- **TASK GOAL**:
Reproduce every line below word for word, leaving out the pictures.

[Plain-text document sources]
---
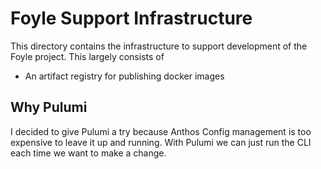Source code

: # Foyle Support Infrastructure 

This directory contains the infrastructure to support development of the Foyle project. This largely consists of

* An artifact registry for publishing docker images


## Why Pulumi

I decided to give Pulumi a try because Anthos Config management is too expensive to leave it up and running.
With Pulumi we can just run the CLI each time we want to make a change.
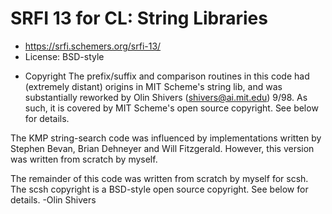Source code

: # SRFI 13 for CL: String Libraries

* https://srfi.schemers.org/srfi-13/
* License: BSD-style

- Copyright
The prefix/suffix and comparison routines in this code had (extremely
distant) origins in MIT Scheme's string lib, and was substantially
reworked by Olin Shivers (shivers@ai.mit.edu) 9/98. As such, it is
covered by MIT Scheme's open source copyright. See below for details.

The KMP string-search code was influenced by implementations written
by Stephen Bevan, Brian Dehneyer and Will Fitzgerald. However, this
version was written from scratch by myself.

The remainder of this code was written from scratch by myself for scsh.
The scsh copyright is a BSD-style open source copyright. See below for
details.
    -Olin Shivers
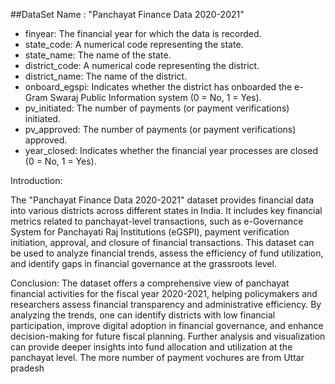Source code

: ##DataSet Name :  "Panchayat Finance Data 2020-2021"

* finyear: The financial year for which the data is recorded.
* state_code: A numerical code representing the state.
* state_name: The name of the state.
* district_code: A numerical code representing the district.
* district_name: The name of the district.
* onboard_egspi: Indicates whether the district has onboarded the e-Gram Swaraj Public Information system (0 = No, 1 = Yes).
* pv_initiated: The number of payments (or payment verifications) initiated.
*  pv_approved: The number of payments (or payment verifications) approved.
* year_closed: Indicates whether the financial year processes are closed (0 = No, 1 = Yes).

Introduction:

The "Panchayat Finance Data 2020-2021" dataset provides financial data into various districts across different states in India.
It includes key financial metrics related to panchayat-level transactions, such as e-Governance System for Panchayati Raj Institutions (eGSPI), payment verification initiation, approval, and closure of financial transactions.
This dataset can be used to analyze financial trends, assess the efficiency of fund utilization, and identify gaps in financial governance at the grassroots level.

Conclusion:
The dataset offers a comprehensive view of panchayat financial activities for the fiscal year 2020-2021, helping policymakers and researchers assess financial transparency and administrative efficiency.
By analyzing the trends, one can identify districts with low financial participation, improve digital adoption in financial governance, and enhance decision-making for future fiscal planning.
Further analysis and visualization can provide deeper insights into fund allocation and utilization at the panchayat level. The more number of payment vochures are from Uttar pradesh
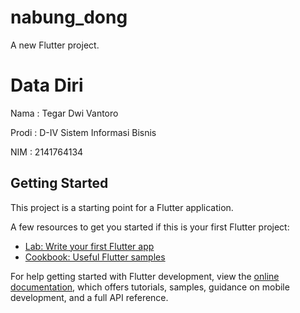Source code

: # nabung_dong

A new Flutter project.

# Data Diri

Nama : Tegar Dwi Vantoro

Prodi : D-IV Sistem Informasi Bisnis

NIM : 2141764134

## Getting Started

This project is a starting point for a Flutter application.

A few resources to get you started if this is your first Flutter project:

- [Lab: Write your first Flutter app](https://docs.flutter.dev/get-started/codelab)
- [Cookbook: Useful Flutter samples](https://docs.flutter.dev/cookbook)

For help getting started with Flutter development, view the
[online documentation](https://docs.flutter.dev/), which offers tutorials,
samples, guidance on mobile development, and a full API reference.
---
- **TASK OUTPUT**:
Source code

: # Foyle Support Infrastructure 

This directory contains the infrastructure to support development of the Foyle project. This largely consists of

* An artifact registry for publishing docker images


## Why Pulumi

I decided to give Pulumi a try because Anthos Config management is too expensive to leave it up and running.
With Pulumi we can just run the CLI each time we want to make a change.
Source code

: # SRFI 13 for CL: String Libraries

* https://srfi.schemers.org/srfi-13/
* License: BSD-style

- Copyright
The prefix/suffix and comparison routines in this code had (extremely
distant) origins in MIT Scheme's string lib, and was substantially
reworked by Olin Shivers (shivers@ai.mit.edu) 9/98. As such, it is
covered by MIT Scheme's open source copyright. See below for details.

The KMP string-search code was influenced by implementations written
by Stephen Bevan, Brian Dehneyer and Will Fitzgerald. However, this
version was written from scratch by myself.

The remainder of this code was written from scratch by myself for scsh.
The scsh copyright is a BSD-style open source copyright. See below for
details.
    -Olin Shivers
Source code

: ##DataSet Name :  "Panchayat Finance Data 2020-2021"

* finyear: The financial year for which the data is recorded.
* state_code: A numerical code representing the state.
* state_name: The name of the state.
* district_code: A numerical code representing the district.
* district_name: The name of the district.
* onboard_egspi: Indicates whether the district has onboarded the e-Gram Swaraj Public Information system (0 = No, 1 = Yes).
* pv_initiated: The number of payments (or payment verifications) initiated.
*  pv_approved: The number of payments (or payment verifications) approved.
* year_closed: Indicates whether the financial year processes are closed (0 = No, 1 = Yes).

Introduction:

The "Panchayat Finance Data 2020-2021" dataset provides financial data into various districts across different states in India.
It includes key financial metrics related to panchayat-level transactions, such as e-Governance System for Panchayati Raj Institutions (eGSPI), payment verification initiation, approval, and closure of financial transactions.
This dataset can be used to analyze financial trends, assess the efficiency of fund utilization, and identify gaps in financial governance at the grassroots level.

Conclusion:
The dataset offers a comprehensive view of panchayat financial activities for the fiscal year 2020-2021, helping policymakers and researchers assess financial transparency and administrative efficiency.
By analyzing the trends, one can identify districts with low financial participation, improve digital adoption in financial governance, and enhance decision-making for future fiscal planning.
Further analysis and visualization can provide deeper insights into fund allocation and utilization at the panchayat level. The more number of payment vochures are from Uttar pradesh
Source code

: # nabung_dong

A new Flutter project.

# Data Diri

Nama : Tegar Dwi Vantoro

Prodi : D-IV Sistem Informasi Bisnis

NIM : 2141764134

## Getting Started

This project is a starting point for a Flutter application.

A few resources to get you started if this is your first Flutter project:

- [Lab: Write your first Flutter app](https://docs.flutter.dev/get-started/codelab)
- [Cookbook: Useful Flutter samples](https://docs.flutter.dev/cookbook)

For help getting started with Flutter development, view the
[online documentation](https://docs.flutter.dev/), which offers tutorials,
samples, guidance on mobile development, and a full API reference.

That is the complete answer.